Monday, April 2, 2012

No Place to Turn

“Yesterday everything was going too fast
Today it’s moving too slow
I got no place left to turn
I got nothing left to burn.”
Bob Dylan, “Standing in the Doorway”

I’ve been playing Dylan’s “Time Out of Mind” while finishing “Chronicles I.” It won a Grammy as album of the year and was produced by Daniel Lanois, who worked with Dylan on “Oh Mercy” ten years before. At the 1998 Grammys Dylan was performing “Love Sick,” the first song on the CD, when performance artist Michael Portnoy darted onto the stage with “Soy Bomb” painted on his bare chest and began gyrating to the music. Nonplussed, Dylan continued singing, and after about 30 seconds security guards escorted Portnoy off.
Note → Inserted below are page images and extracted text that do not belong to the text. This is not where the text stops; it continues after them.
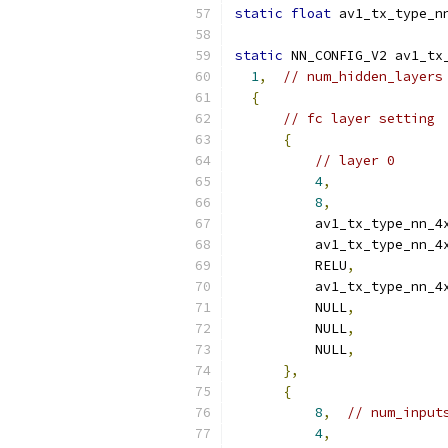
static
float
 av1_tx_type_n
static
 NN_CONFIG_V2 av1_tx
1
,
// num_hidden_layers
{
// fc layer setting
{
// layer 0
4
,
8
,
          av1_tx_type_nn_4
          av1_tx_type_nn_4
          RELU
,
          av1_tx_type_nn_4
          NULL
,
          NULL
,
          NULL
,
},
{
8
,
// num_input
4
,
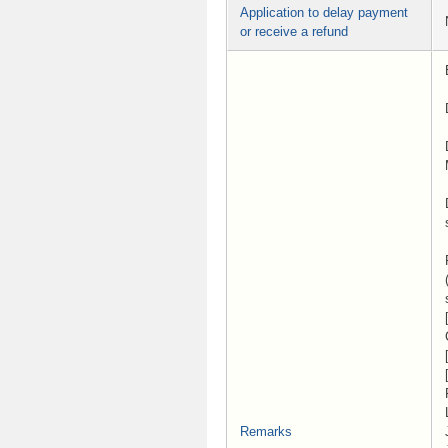
Application to delay payment
or receive a refund
Remarks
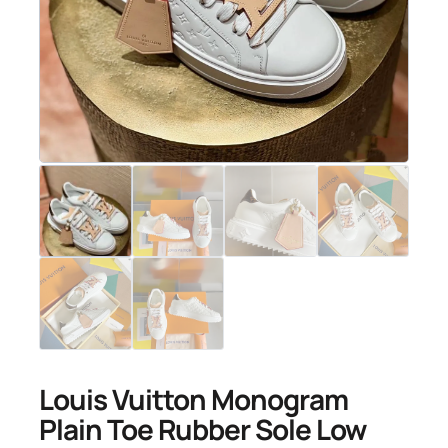
Louis Vuitton Monogram
Plain Toe Rubber Sole Low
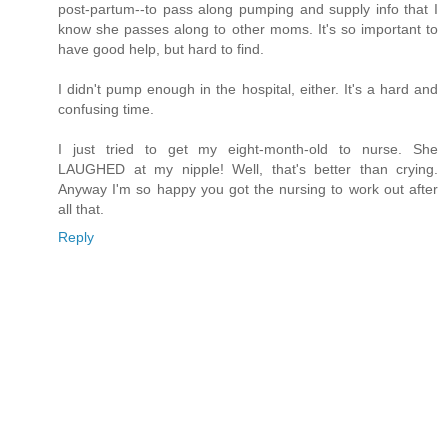
post-partum--to pass along pumping and supply info that I
know she passes along to other moms. It's so important to
have good help, but hard to find.
I didn't pump enough in the hospital, either. It's a hard and
confusing time.
I just tried to get my eight-month-old to nurse. She
LAUGHED at my nipple! Well, that's better than crying.
Anyway I'm so happy you got the nursing to work out after
all that.
Reply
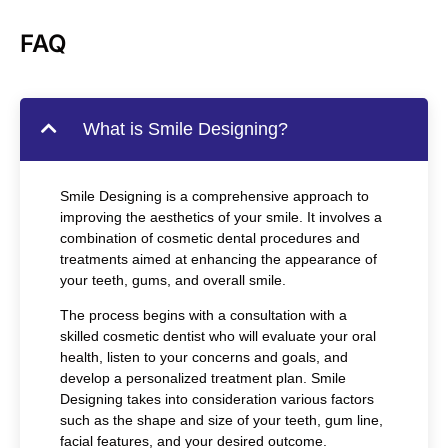
FAQ
What is Smile Designing?
Smile Designing is a comprehensive approach to
improving the aesthetics of your smile. It involves a
combination of cosmetic dental procedures and
treatments aimed at enhancing the appearance of
your teeth, gums, and overall smile.
The process begins with a consultation with a
skilled cosmetic dentist who will evaluate your oral
health, listen to your concerns and goals, and
develop a personalized treatment plan. Smile
Designing takes into consideration various factors
such as the shape and size of your teeth, gum line,
facial features, and your desired outcome.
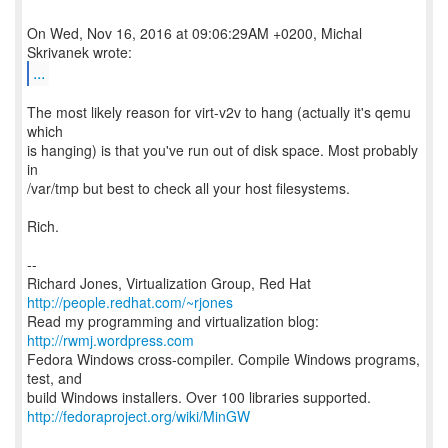
On Wed, Nov 16, 2016 at 09:06:29AM +0200, Michal
...
The most likely reason for virt-v2v to hang (actually it's qemu
which
is hanging) is that you've run out of disk space. Most probably
in
/var/tmp but best to check all your host filesystems.
Rich.
--
Richard Jones, Virtualization Group, Red Hat
http://people.redhat.com/~rjones
Read my programming and virtualization blog:
http://rwmj.wordpress.com
Fedora Windows cross-compiler. Compile Windows programs,
test, and
http://fedoraproject.org/wiki/MinGW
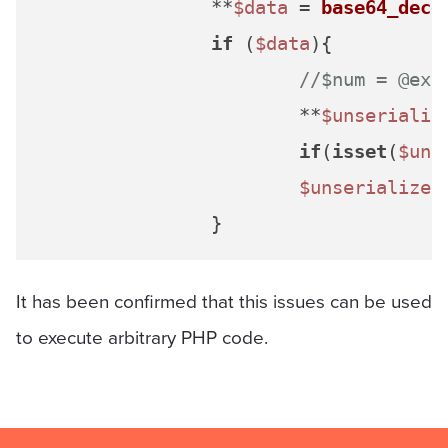
		**
$data
 = 
base64_deco
if
 (
$data
){

//$num = @ext
			**
$unserializ
if
(
isset
(
$uns
$unserialized
It has been confirmed that this issues can be used
to execute arbitrary PHP code.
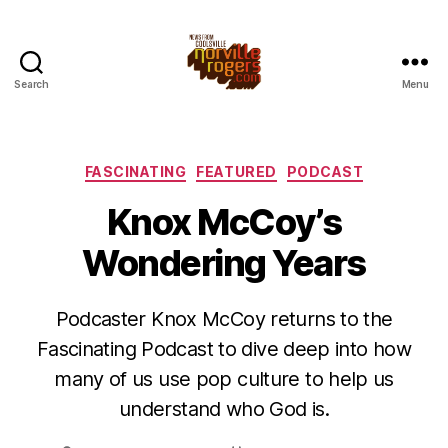
Search
Menu
Categories
FASCINATING
FEATURED
PODCAST
Knox McCoy’s
Wondering Years
Podcaster Knox McCoy returns to the
Fascinating Podcast to dive deep into how
many of us use pop culture to help us
understand who God is.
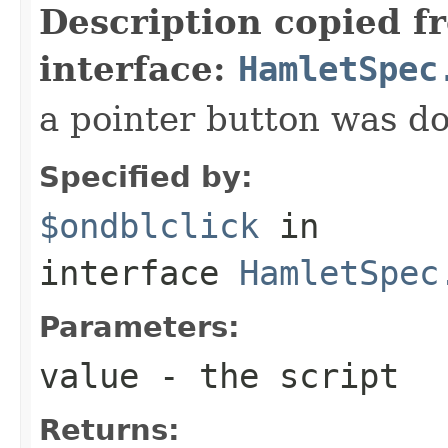
Description copied f
interface:
HamletSpec
a pointer button was do
Specified by:
$ondblclick
in
interface
HamletSpec
Parameters:
value
- the script
Returns:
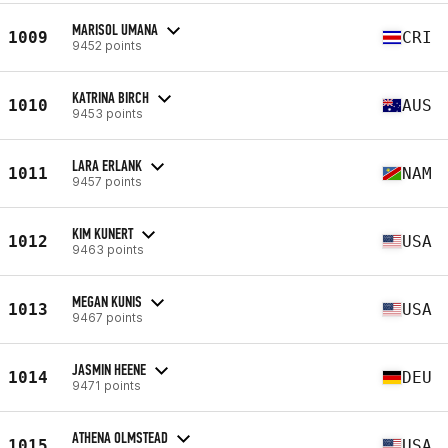
MARISOL UMANA
1009
CRI
9452 points
KATRINA BIRCH
1010
AUS
9453 points
LARA ERLANK
1011
NAM
9457 points
KIM KUNERT
1012
USA
9463 points
MEGAN KUNIS
1013
USA
9467 points
JASMIN HEENE
1014
DEU
9471 points
ATHENA OLMSTEAD
1015
USA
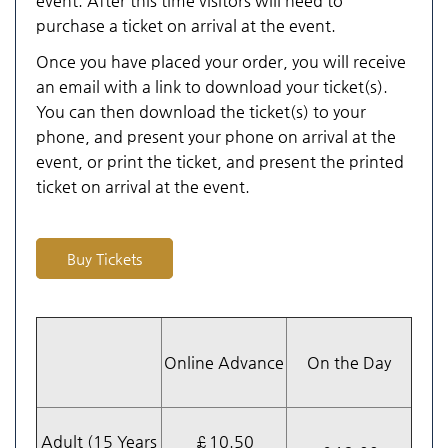
event. After this time visitors will need to
purchase a ticket on arrival at the event.
Once you have placed your order, you will receive
an email with a link to download your ticket(s).
You can then download the ticket(s) to your
phone, and present your phone on arrival at the
event, or print the ticket, and present the printed
ticket on arrival at the event.
Buy Tickets
Online Advance
On the Day
Adult (15 Years
£10.50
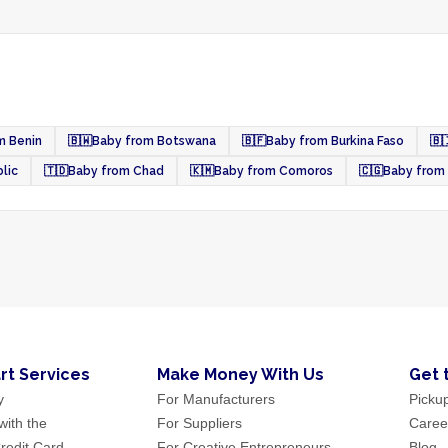
m Benin
🇧🇼
Baby from Botswana
🇧🇫
Baby from Burkina Faso
🇧
lic
🇹🇩
Baby from Chad
🇰🇲
Baby from Comoros
🇨🇬
Baby from
rt Services
Make Money With Us
Get 
y
For Manufacturers
Picku
ith the
For Suppliers
Caree
redit Card
For Creative Entrepreneurs
Blog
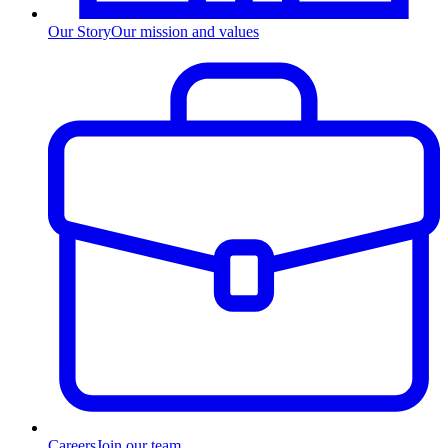
Our Story
Our mission and values
Careers
Join our team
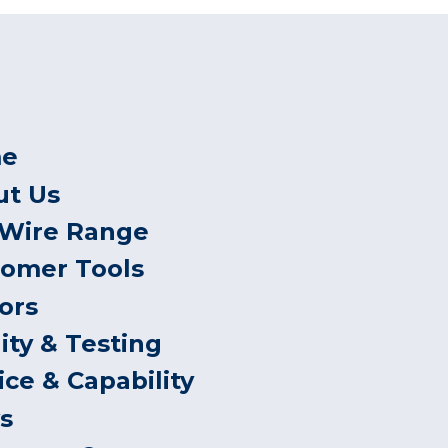
e
ut Us
 Wire Range
tomer Tools
ors
ity & Testing
ice & Capability
s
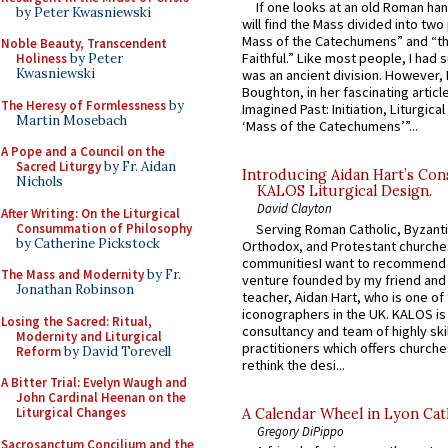
If one looks at an old Roman ha
by Peter Kwasniewski
will find the Mass divided into two
Mass of the Catechumens” and “th
Noble Beauty, Transcendent
Faithful.” Like most people, I had
Holiness
by Peter
Kwasniewski
was an ancient division. However, 
Boughton, in her fascinating articl
The Heresy of Formlessness
by
Imagined Past: Initiation, Liturgica
Martin Mosebach
‘Mass of the Catechumens’”...
A Pope and a Council on the
Sacred Liturgy
by Fr. Aidan
Introducing Aidan Hart’s Con
Nichols
KALOS Liturgical Design.
David Clayton
After Writing: On the Liturgical
Consummation of Philosophy
Serving Roman Catholic, Byzanti
by Catherine Pickstock
Orthodox, and Protestant churche
communitiesI want to recommend
The Mass and Modernity
by Fr.
venture founded by my friend and
Jonathan Robinson
teacher, Aidan Hart, who is one o
iconographers in the UK. KALOS is
Losing the Sacred: Ritual,
consultancy and team of highly ski
Modernity and Liturgical
practitioners which offers churche
Reform
by David Torevell
rethink the desi...
A Bitter Trial: Evelyn Waugh and
John Cardinal Heenan on the
Liturgical Changes
A Calendar Wheel in Lyon Cat
Gregory DiPippo
Sacrosanctum Concilium and the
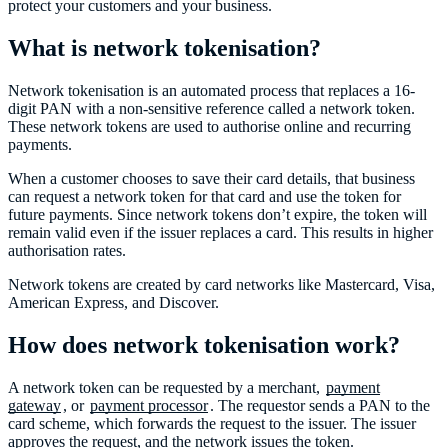
protect your customers and your business.
What is network tokenisation?
Network tokenisation is an automated process that replaces a 16-
digit PAN with a non-sensitive reference called a network token.
These network tokens are used to authorise online and recurring
payments.
When a customer chooses to save their card details, that business
can request a network token for that card and use the token for
future payments. Since network tokens don’t expire, the token will
remain valid even if the issuer replaces a card. This results in higher
authorisation rates.
Network tokens are created by card networks like Mastercard, Visa,
American Express, and Discover.
How does network tokenisation work?
A network token can be requested by a merchant,
payment
gateway
, or
payment processor
. The requestor sends a PAN to the
card scheme, which forwards the request to the issuer. The issuer
approves the request, and the network issues the token.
Saturday I swam with Dave’s family at Portage Best Western. One young girl who appeared to be unsupervised saw James and me floating and asked if I could teach her. I tried to demonstrate but chose not to put my hand under her back to help her. In this day and age one cannot be too careful on matters that some might misinterpret as sexual. Sad because the girl seemed starved for attention from a (grand)father figure.

I called Chuck Gallmeier on my cell phone, went to his house, and showed him my 16-minute video entitled “The Influence of David Malik.” In the documentary Chuck was very eloquent discussing Malik’s contributions both to FACET and IU Northwest. Barb was exercising when I arrived, and Chuck liked it so much he put it on again for her. We both commented on how expressive Chuck’s eyebrows were when he made a point. When Phil was in high school, he was a news anchor on a weekly Portage local access program and used his eyebrows in a similar way.

On the cover of Rolling Stone is 21 year-old Jennifer Lawrence, star of “The Hunger Games.” The issue contains a troubling article on fraternity hazing at Dartmouth. What pledges have to endure is debasing and dangerous and should be abolished. When I was a Sig Ep at Bucknell we had a hell weekend that involved some humiliating things but we weren’t forced to eat or drink stuff guaranteed to make you puke. It was more like calisthenics and reciting stuff we’d memorized about the history of Sigma Phi Epsilon. The main purpose behind the weekend was to give the house a good cleaning. The following Monday at midnight we went on a pledge raid. Someone set off cherry bombs in the living room; one rolled under a sofa. The place burned to the ground, and we didn’t have a new house until my senior year.

I rooted for Kentucky and Kansas, both winners in the NCAA semi-finals, because both Phil and Dave had them reaching the finals, whereas my teams, Michigan State and Syracuse had been eliminated. After going one for five gaming, I watched the Flyers beat the Penguins and “Bridesmainds” on HBO prior to the second season debut of “Game of Thrones.” Tiny Tyrion Lannister (Peter Dinklage) has emerged as the most interesting character, having become hand to the obnoxious young King Joffrey, who ordered his troops to slay all of Robert, the former king’s, bastard sons. Rumor has it that his real father is Jaime the twin brother of Cersei, his mother.

Over the winter workmen spent several months refurbishing IUN’s first floor Library/Conference Center bathroom. Now the light comes on when you enter and goes off when you leave. Once a few years a smart aleck turned the lights off on me while I was in the stall. At our hotel in Barcelona four years ago, the bathroom next to where we ate breakfast came on but went off about two minutes later whether you’d left or not.

Steve Soderbergh’s “Sex, Lies, and Videotape” was the film in Alan Barr’s class. I’d seen it when it came out in 1989 but didn’t recall much about it. Soderbergh directed “Traffic” in 2000 and the very long movie “Ché” about the Latin American revolutionary. Alan’s question was how extensive and various were the lies. The most obvious falsehoods were John’s denials about having an affair. Initially Ann probably deluded herself into saying she was satisfied with her marriage, but the fact that she was in therapy meant she was trying to come to grips with the source of her unhappiness. I found the two sisters to be, though polar opposites when it came to their inhibitions or lack of them, quite honest. On the other hand, the two main male characters, John and Graham, appeared to be living lives of deception. John lied at the drop of the hat, from little white lies at work to cancel appointments to whoppers to his wife about his relationship with his sister-in-law. In fact, when he tells Graham he banged his old girlfriend ten years before, he adds that one of the two good things about her was that she could keep a secret (i.e., a deception). Graham is attempting to shed his former pathological lying personality but to do that in the end required him to destroy the videotapes that were but another form of deception.